According to the folks behind mobile shopping app ShopSavvy, Walmart reclaimed its lowest-price mantle in at least seven categories including CE, TV, computers and entertainment, when pitted against No. 3 CE retailer Amazon and No. 1 electronics merchant Best Buy.

Using a proprietary database of pricing information from half a million retailers, the San Francisco-based developer found that Walmart was the less expensive option for more than 50 percent of analyzed products during the period of Nov. 1 to Dec. 5, 2014.

In CE, where 436 items were assessed, 66 percent of Walmart’s products were cheaper than the same SKUs at Amazon by an average of 28. 3 percent, and were priced lower than 72 percent of the same products at Best Buy by an average of 16.2 percent.

The disparity was even greater in TV, where out of 13 SKUs, Walmart’s prices were lower on 11 of Amazon’s models by an average of 23.4 percent, and beat out 12 of Best Buy’s models by an average of 15 percent.

In computers, Walmart was cheaper than 68.3 percent of Amazon’s offerings by an average of 28.9 percent, and came in lower than Best Buy on 63.4 percent of PCs by an average of 17 percent.

The results stand in sharp contrast to a Nov. 28 Black Friday pricing study by Deutsche Bank analyst Paul Trussell that showed Amazon to be 8.3 percent lower than Walmart on a basket of 65 identical items.

ShopSavvy said its findings reflect Amazon’s ability to “calculate when having the lowest price is the best strategy and when it is not,” and its apparent move toward higher profit margins this holiday season.

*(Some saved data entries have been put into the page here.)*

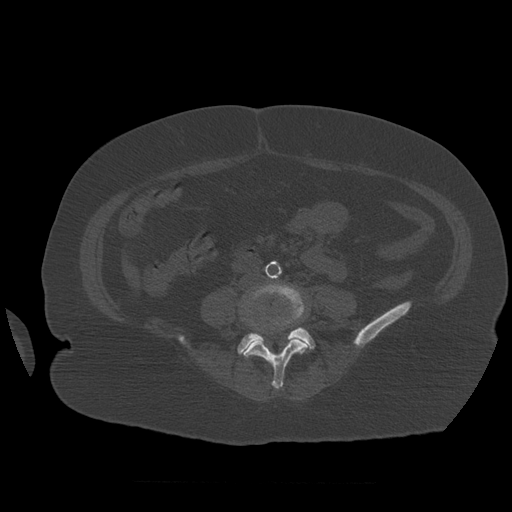
CT including the spine, one axial slice; slice 196 of 399 in the series (ordered by position); reconstruction kernel STANDARD; bone window (W 1800 / L 400 HU); 1.25 mm slice thickness; 512 × 512 image matrix, field of view 404 × 404 mm. Patient age 81 years. From the clinical record (not read from this slice): primary cancer: renal.
Structures marked on this image (semi-automatically segmented with operator editing):
- L4 vertebra: box from (x=242, y=283) to (x=310, y=389) px
- L5 vertebra: (x=238, y=323)–(x=316, y=355)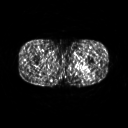
FDG PET of an extremity soft-tissue mass (from a PET/CT study), one axial slice; slice 238 of 267 in the series (ordered by position); 128 × 128 image matrix, field of view 500 × 500 mm. Male patient, age 27 years. From the clinical record (not read from this slice): histological type: extraskeletal osteosarcoma; grade: high; site of the primary tumour: left adductur.
Structures marked on this image (expert contour drawn on MRI and transferred to this co-registered scan by the dataset authors):
- gross tumour volume (mass): bounding box [x1, y1, x2, y2] px = [69, 61, 95, 74]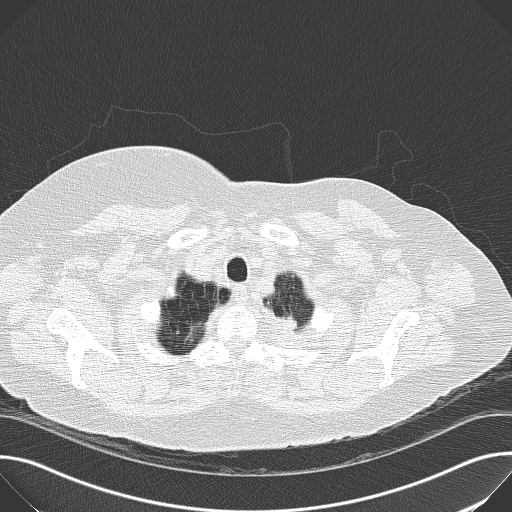
Low-dose screening chest CT, one axial slice; position 155 of 169 along the scan axis; reconstruction kernel B50f; 120 kVp; lung window (W 1500 / L -600 HU); 2 mm slice thickness; 512 × 512 image matrix.
Outlined on this slice (outlined manually by an expert reader):
- lesion 1 (tumor, upper lobe of left lung): box from (x=284, y=316) to (x=298, y=329) px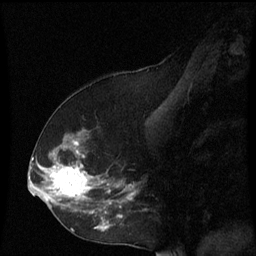
Breast MRI (dynamic contrast-enhanced), one sagittal slice; position 32 of 60 along the scan axis; dynamic contrast-enhanced series, image 2 of 3 at this slice position (ordered by acquisition); 1.5 T; TE 4.2 ms, TR 8.9 ms; 2 mm slice thickness; 256 × 256 image matrix, field of view 200 × 200 mm. Female patient, age 53 years. Case-level facts recorded for this patient, not image findings: setting: breast cancer imaged before/during neoadjuvant chemotherapy; receptor status: HR-positive, HER2-negative.
Structures marked on this image (semi-automatic segmentation, software-assisted and operator-edited):
- analysis volume of interest (the breast-tissue region the enhancement analysis was run in; not a lesion): box from (x=38, y=128) to (x=137, y=231) px
- tumour enhancement mask (voxels above the 70 % enhancement threshold inside the analysis volume of interest): (x=40, y=142)–(x=135, y=231)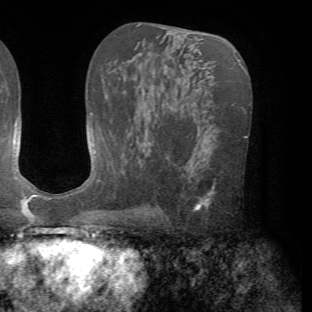
Breast MRI (dynamic contrast-enhanced), one axial slice. Position 39 of 72 along the scan axis. Cropped to one breast. Dynamic contrast-enhanced series, time point 2 of 7 at this slice position (early post-contrast). 1.5 T. TE 4.2 ms, TR 8.7 ms. 2.2 mm slice thickness. 312 × 312 image matrix, field of view 219 × 219 mm. Female patient.
Outlined on this slice (semi-automatically segmented with operator editing):
- enhancing-tissue mask used for the functional tumour volume (all voxels passing the contrast-enhancement thresholds inside the analysis volume; usually the tumour): bounding box (x1, y1, x2, y2) in pixels: (194, 183, 216, 211)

Walmart has recommitted to low-price leadership under recently named president/CEO Doug McMillon and has been investing heavily in its e- and mobile commerce operations. Among the fruits of those efforts is a recently released Savings Catcher app that compares customers’ purchases to competitors’ prices and pays its shoppers the difference in credit.

Walmart also extended its price-match policy to leading online competitors.